Expansions on Platte County community centers move forward
03/12/2013 11:59 AM
05/16/2014 9:28 PM
Plans to expand two community centers in Platte County are taking big steps forward with groundbreakings on more space for larger pools, children’s play and exercise.
Groundbreaking ceremonies for the community centers will held Monday in separate events. The first begins at 11:30 a.m. at the YMCA center at 3101 Running Horse Road in Platte City. At 1:30 p.m., officials will break ground for the center at 8875 Clark Ave. in Parkville.
The construction is in response to citizen surveys conducted several years ago. The results found that residents wanted more trails, additional indoor recreation programs and expansion of the community centers, said Platte County Parks and Recreation director Brian Nowotny.
“The county has done very intense planning for the past two years towards these two expansion projects,” Nowotny said.
The county is collaborating with the YMCA to operate the community centers in Parkville and Platte City. Both locations are large enough to add more family programs with expansions, he said.
Additions to the Platte City facilities will include space for group exercise, an expanded kids area, more workout equipment and an eight-lane competition swimming pool.
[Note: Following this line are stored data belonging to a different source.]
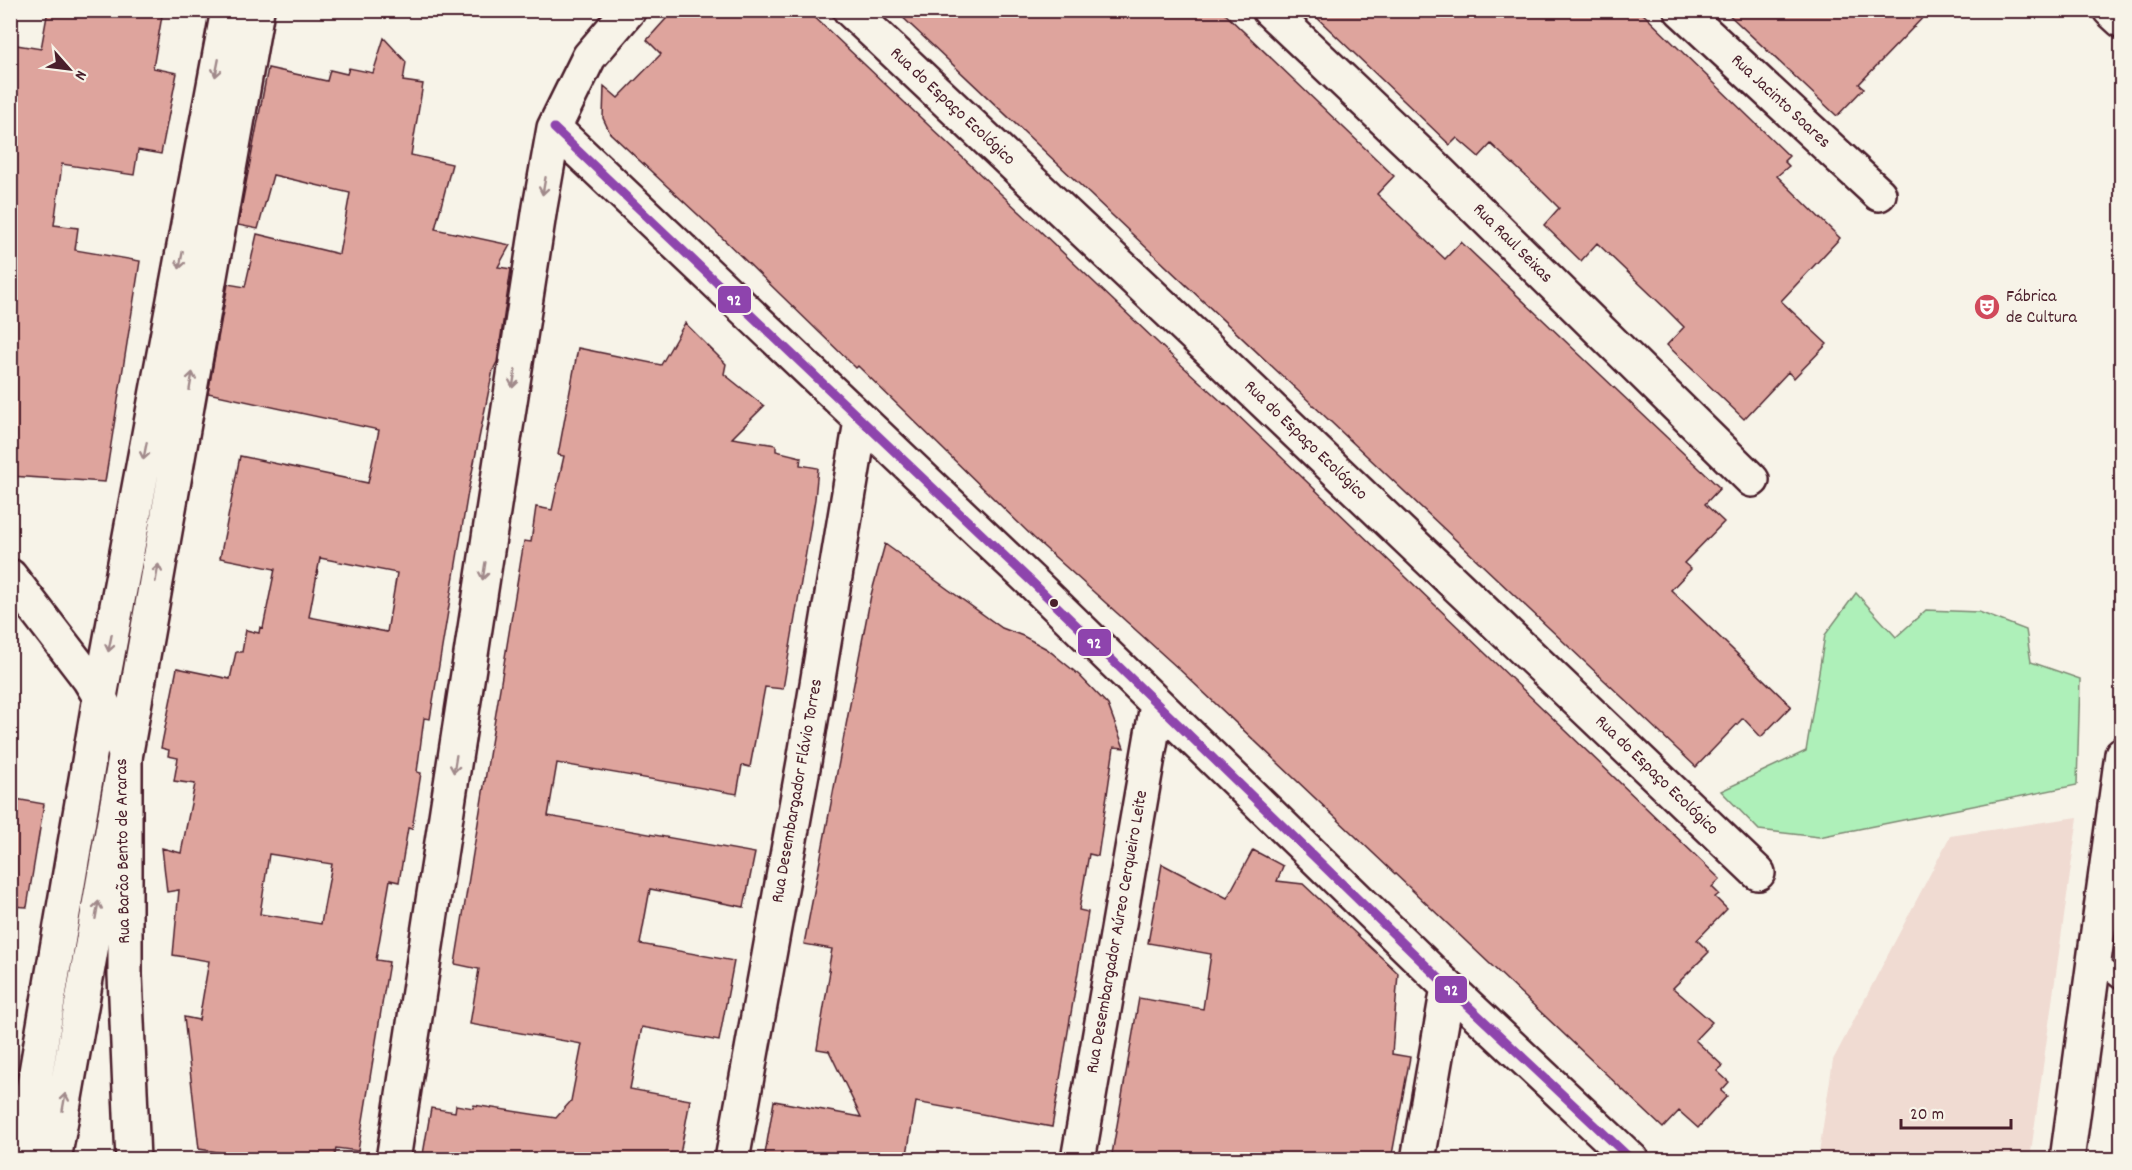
<svg xmlns="http://www.w3.org/2000/svg" width="2132" height="1170" viewBox="0 0 2132 1170" font-family="Dekko,sans-serif">
<style>
.built{fill:#f0dbd2}
.green{fill:#aef0b9;stroke:#7c8872;stroke-width:1.5}
.building{fill:#dea49d;stroke:#4a1f2b;stroke-width:1.5;fill-rule:evenodd}
.lines{fill:none;stroke-linecap:round;stroke-linejoin:round}
.lane-casing{stroke:#4a1f2b;stroke-width:21}
.street-casing{stroke:#4a1f2b;stroke-width:38}
.secondary-casing{stroke:#4a1f2b;stroke-width:38}
.lane{stroke:#f7f3e8;stroke-width:16}
.street{stroke:#f7f3e8;stroke-width:33}
.secondary{stroke:#f7f3e8;stroke-width:33}
.bus-1-casing{stroke:#f7f3e8;stroke-width:14}
.bus-1{stroke:#8e44ad;stroke-width:9}
.oneway{stroke:#a0898a}
.bus-dot{fill:#4a1f2b;stroke:#f7f3e8;stroke-width:2}
.labels{text-anchor:middle;dominant-baseline:central;stroke-width:4.5;stroke-linejoin:round;paint-order:stroke}
.street-label{font-size:18px;fill:#4a1f2b;stroke:#f7f3e8}
.poi-label{font-size:18px;fill:#4a1f2b;stroke:#f7f3e8;text-anchor:start}
.line-badge{stroke:#f7f3e8;stroke-width:2}
.badge-label{font-size:16px;text-anchor:middle;font-weight:bold;fill:#fff}
</style>
<rect width="100%" height="100%" fill="#f7f3e8"/>
<filter id="ink" filterUnits="userSpaceOnUse"><feTurbulence type="fractalNoise" baseFrequency=".0167" numOctaves="2"/><feDisplacementMap in="SourceGraphic" scale="12" xChannelSelector="R" yChannelSelector="G"/><feConvolveMatrix kernelMatrix="1 2 1 2 8 2 1 2 1" color-interpolation-filters="sRGB"/></filter>
<g filter="url(#ink)">
<path class="built" d="M2078,817L2030,1159H1818L1833,1060L1950,836Z"/>
<path class="green" d="M1856,593L1896,637L1926,610L1979,612L2026,630L2031,662L2080,679L2077,785L1819,837L1759,830L1721,791L1806,751L1825,635Z"/>
<path class="building" d="M48,10H163L153,68L177,73L161,154L138,150L134,175L62,164L54,225L78,228L75,250L140,261L105,482L10,476V44L41,49Z
M674,10H807L1175,359L1224,404L1225,403L1720,879L1712,887L1719,894L1715,897L1727,909L1697,940L1709,952L1673,988L1712,1022L1695,1040L1723,1066L1717,1071L1729,1082L1721,1091L1727,1096L1698,1128L1679,1111L1663,1128L1180,670L1034,538L858,366L856,368L712,228L610,133L603,118L604,86L618,98L661,54L647,40Z
M895,10H1221L1394,176L1377,194L1445,259L1461,242L1720,488L1705,504L1724,522L1684,563L1691,569L1671,590L1791,706L1761,737L1743,718L1696,767Z
M1309,10H1639L1789,156L1784,161L1789,166L1777,176L1840,238L1781,301L1827,344L1794,378L1788,372L1744,419L1667,345L1684,327L1666,309L1597,243L1581,261L1544,225L1559,208L1540,189L1491,144L1479,157L1457,138L1450,145Z
M1724,10H1930L1859,84L1864,88L1837,116Z
M384,38L406,62L403,81L423,84L411,155L452,164L435,229L510,245L498,267L511,269L497,362L493,370L468,492L430,719L424,718L417,772L421,773L412,829L408,828L399,882L390,880L376,960L389,962L358,1151L336,1148L334,1160H267L199,1149L184,1017L199,1020L209,961L173,955L179,890L167,892L162,848L181,853L195,784L174,781L178,758L168,756L169,750L161,748L177,668L230,679L236,652H242L246,630L259,633L260,627L263,628L275,569L220,558L240,456L368,483L379,430L208,393L228,284L245,287L257,234L339,254L350,193L273,175L258,229L238,225L268,68L327,81L330,70L347,74L349,68L373,73ZM320,558L397,573L387,632L309,617ZM269,854L332,864L321,924L260,914Z
M685,323L726,364L724,374L764,406L732,438L776,445V451L801,457L800,465L818,468L815,499L783,689L765,687L750,767L742,765L737,794L557,763L548,816L755,853L744,907L650,889L640,944L734,961L719,1041L642,1027L630,1089L690,1100L679,1160H422L431,1108L455,1112L456,1105L473,1108L474,1105L556,1118L571,1101L582,1044L470,1024L479,969L455,964L524,541L531,542L536,507L552,510L564,456L558,455L578,348L661,365Z
M885,544L1002,628L1023,636L1047,649L1079,675L1108,705L1124,748L1114,747L1098,856L1089,854L1079,910L1088,912L1052,1127L916,1102L906,1160H764L774,1101L861,1117L829,1051L817,1049L830,971H828L832,949L804,944L871,595Z
M10,798L44,804L27,907L10,906Z
M1253,850L1283,866L1277,881L1303,884L1398,973L1392,1054L1410,1057L1391,1160H1111L1139,998L1203,1009L1211,954L1148,943L1162,864L1227,898Z"/>
<g class="lines">
<g class="lane-casing">
<path id="lane" d="M2094,960L2122,981"/>
</g>
<g class="street-casing">
<path id="street" d="M850,10L1215,355L1758,873
M1269,10L1429,162L1752,480
M1681,10L1879,194
M2110,10L2122,21
M554,128L1033,583L1448,987L1632,1160
M10,576L89,679L100,697L125,753V975L133,1160
M393,1160L540,207L554,128L589,57L629,10
M732,1160L804,762L861,421
M1078,1160L1157,705
M1418,1160L1448,987
M2067,1160L2122,754"/>
</g>
<g class="secondary-casing">
<path id="secondary" d="M21,1160L100,697L228,10
M54,1160L257,10"/>
</g>
<use href="#lane" class="lane"/>
<use href="#street" class="street"/>
<use href="#secondary" class="secondary"/>
<g class="bus-1-casing">
<path id="bus-1" d="M554,128L1033,583L1448,987L1632,1160"/>
</g>
<use href="#bus-1" class="bus-1"/>
</g>
<defs><path id="oneway-shaft" d="M-6 0H5M1.5-3L5.5 0L1.5 3" fill="none" stroke-width="1.6" stroke-linecap="round" stroke-linejoin="round" transform="scale(1.5)"/></defs>
<g class="oneway">
<use href="#oneway-shaft" transform="translate(217 68) rotate(101)"/>
<use href="#oneway-shaft" transform="translate(544 186) rotate(100)"/>
<use href="#oneway-shaft" transform="translate(181 260) rotate(101)"/>
<use href="#oneway-shaft" transform="translate(514 379) rotate(99)"/>
<use href="#oneway-shaft" transform="translate(191 381) rotate(-80)"/>
<use href="#oneway-shaft" transform="translate(145 451) rotate(101)"/>
<use href="#oneway-shaft" transform="translate(484 571) rotate(99)"/>
<use href="#oneway-shaft" transform="translate(157 573) rotate(-80)"/>
<use href="#oneway-shaft" transform="translate(110 643) rotate(101)"/>
<use href="#oneway-shaft" transform="translate(455 764) rotate(99)"/>
<use href="#oneway-shaft" transform="translate(97 910) rotate(-80)"/>
<use href="#oneway-shaft" transform="translate(64 1102) rotate(-80)"/>
</g>
</g>
<defs>
<g id="theatre-disc" transform="scale(1.35)"><circle r="9.5" fill="#d1495b" stroke="#f7f3e8"/><path d="M-5-5.5Q0-4 5-5.5V0Q5 5 0 6Q-5 5-5 0ZM-3.3-2.5H-1v1.5H-3.3ZM1-2.5H3.3v1.5H1ZM-2.8 1Q0 5.5 2.8 1Z" fill="#fff"/></g>
</defs>
<g fill-rule="evenodd">
<use href="#theatre-disc" x="1987" y="307"/>
</g>
<circle class="bus-dot" cx="1054" cy="603" r="5"/>
<g class="labels">
<g class="street-label">
<text transform="translate(1780 102) rotate(43)">Rua Jacinto Soares</text>
<text transform="translate(952 107) rotate(43)">Rua do Espaço Ecológico</text>
<text transform="translate(1512 244) rotate(45)">Rua Raul Seixas</text>
<text transform="translate(1305 441) rotate(44)">Rua do Espaço Ecológico</text>
<text transform="translate(1656 776) rotate(44)">Rua do Espaço Ecológico</text>
<text transform="translate(798 791) rotate(-80)">Rua Desembargador Flávio Torres</text>
<text transform="translate(124 851) rotate(-91)">Rua Barão Bento de Araras</text>
<text transform="translate(1118 932) rotate(-80)">Rua Desembargador Aúreo Cerqueiro Leite</text>
</g>
<g class="poi-label">
<text x="2006" y="297">Fábrica<tspan x="2006" dy="21">de Cultura</tspan></text>
</g>
</g>
<g class="line-badge">
<rect x="717" y="285" width="35" height="29" rx="6" fill="#8e44ad"/>
<rect x="1077" y="628" width="35" height="29" rx="6" fill="#8e44ad"/>
<rect x="1434" y="975" width="34" height="29" rx="6" fill="#8e44ad"/>
</g>
<g class="badge-label">
<text x="734" y="305">92</text>
<text x="1094" y="648">92</text>
<text x="1451" y="995">92</text>
</g>
<rect width="2132" height="1170" fill="none" stroke="#f7f3e8" stroke-width="36"/>
<rect x="18" y="18" width="2096" height="1134" fill="none" stroke="#4a1f2b" stroke-width="2" filter="url(#ink)"/>
<g transform="translate(69 69) rotate(118)" stroke="#f7f3e8" stroke-width="4.5" paint-order="stroke">
<path d="M0-4.5L10 22L0 15L-10 22Z" fill="#4a1f2b"/>
<text y="-9" font-size="16" font-weight="bold" text-anchor="middle" fill="#4a1f2b">N</text>
</g>
<path d="M1901 1119v9h110v-9" fill="none" stroke="#4a1f2b" stroke-width="3"/>
<text x="1910" y="1119" font-size="18" fill="#4a1f2b" stroke="#f7f3e8" stroke-width="4.5" paint-order="stroke">20 m</text>
</svg>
The Platte County R-3 School District will use the pools as part of a partnership with the parks department.
The district will hold swimming competitions and also use the pools for swim practice and gym classes. When the district is not using the pool, it will be open to YMCA members for lap swimming, water aerobic classes and the club’s swim team, Nowotny said.
The expansion work costs about $12.5 million, and the school district will contribute to the capital and overall operating cost, Nowotny said.
The Parkville location will have similar improvements. That includes a larger workout area, more space for children’s programs and four new swimming lanes. Construction cost at the Parkville site is $6.8 million.
Both Parkville and Platte City governments, along with the Mid Continent Public Library and the YMCA, are working with the parks department on the projects, Nowotny said.
Money generated from the county’s half-cent sales tax for county parks is being used to fund the expansion work.
In August 2009, voters agreed to extend the half-cent sales tax. Voters initially approved the tax in 2000. It has paid for the two community centers and new parks and trails. It also provides grant money for recreation and arts programs. Grants are awarded to school districts and other entities.
The measure is expected to generate about $7 million this year.
Nowotny said the facilities will remain open while the construction continues. Access to the swimming pools and other areas will limited at various times. Work on both projects is scheduled to completed next summer.